HERBST, 25. November 2009
In Schwabing saßen die Leute bei 15 Grad im Schatten und tranken ihr Nachmittagsbier. In den Pizzerien und Kneipen lief das Spitzenspiel der Fussball-Bundesliga, das nach zwei frühen Toren erblasste. Die Bayern spielten schon wieder schlecht. So schlecht, dass es eine rechte Unwürde war.
“Ich bin, was Du vergessen hast” lautet der Titel unseres Liederabends. Erstmals zeigen wir ihn außerhalb Berlins. Thema: Fassbinder. Musik: Peer Raben, Fassbinders Hofkomponist. Texter: verschiedene.
Bei Andrea Cäcilia Funk, Veranstalterin der ersten “Fassbindertage” in München, waren nach der Ankündigung irritierte Anrufe eingegangen. Sowohl die in Paris lebende Schauspielerin und Chansonnière Ingrid Caven beschwerte sich über den Titel unserer Produktion, die 2007 unter der Regie von Philipp Preuss am Deutschen Theater Berlin erstmals gezeigt wurde, als auch der Dichter Hans Magnus Enzensberger. Denn “Ich bin, was Du vergessen hast” hat er verfasst, Enzensberger. Nicht etwa der exzessive Regisseur, wie es ein Liederabend “Ich bin, was Du vergessen hast” im Kontext der “Fassbindertage” nahe legen könnte.
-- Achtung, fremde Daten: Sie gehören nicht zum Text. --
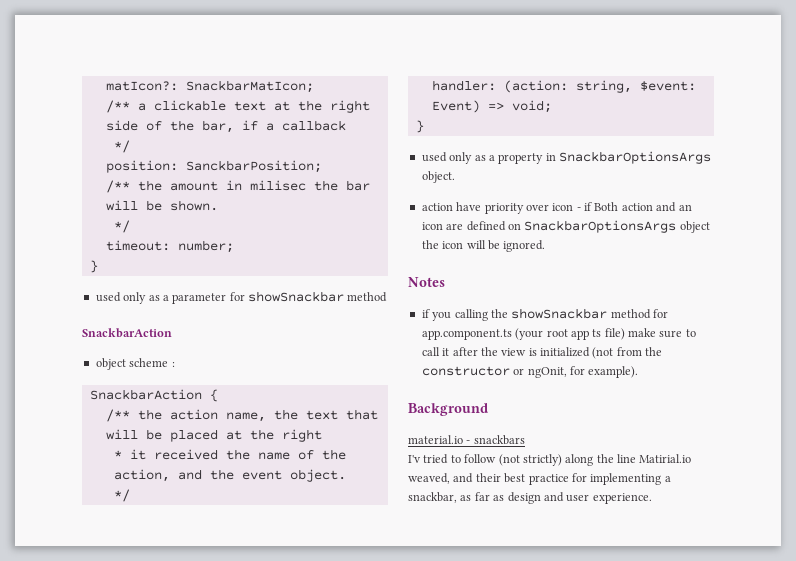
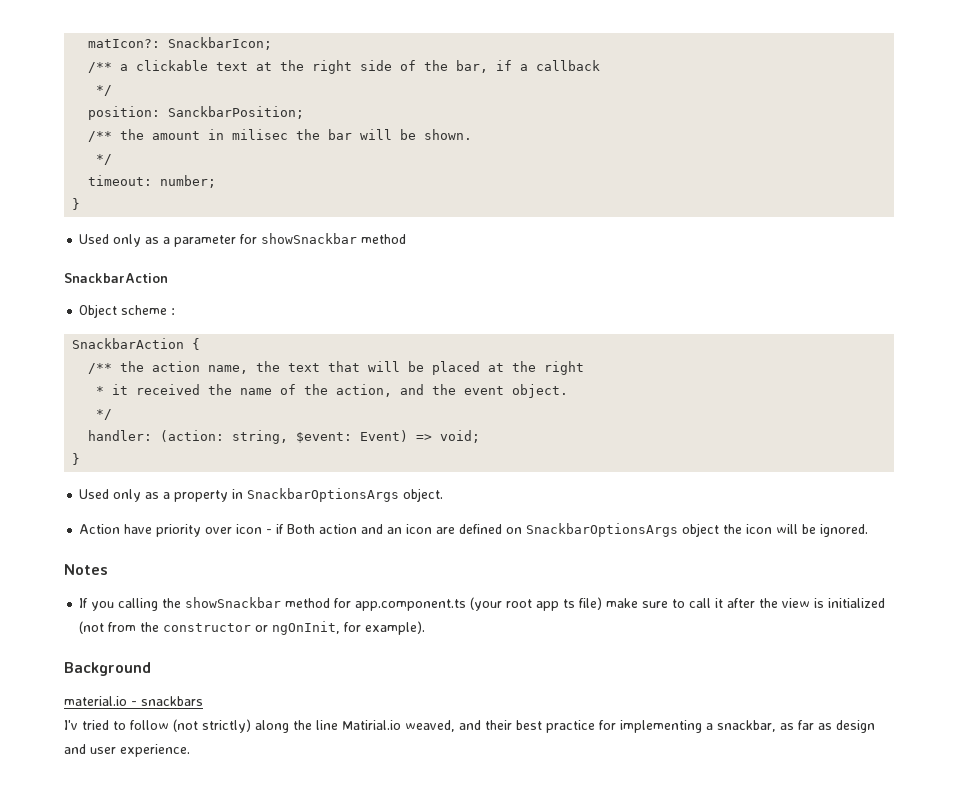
[185,80,314,93] SnackbarMatIcon; -> [168,37,273,50] SnackbarIcon;
[95,292,121,302] used -> [79,234,110,244] Used
[95,358,126,370] object -> [79,304,118,318] Object
[421,152,447,162] used -> [79,489,110,499] Used
[421,203,453,211] action -> [79,524,121,534] Action
[421,309,430,318] if -> [79,598,89,608] If
[527,367,567,378] ngOnit, -> [272,621,341,635] ngOnInit,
Unser Liederabend heisst von nun an “Ein Sein ohne Sein”.
Auf der mit rotem Teppich ausgelegten Bühne des jüngst wieder eröffneten Rationaltheaters spielen wir tiefenentspannt. Nikolai, der so professionelle Pianist. Als DJ mixe ich Philip Quehenberger, Rod Modell und Justus Köhncke. Und Valery singt. Valery.
Wie sie das dann hinterher immer über sich ergehen lässt, “Wir werden Sie in Hollywood sehen, Frau Tscheplanowa”. Diese Dinge. Doch München ist eh lässig. All diese freundlichen Menschen in der Sonnenstadt München.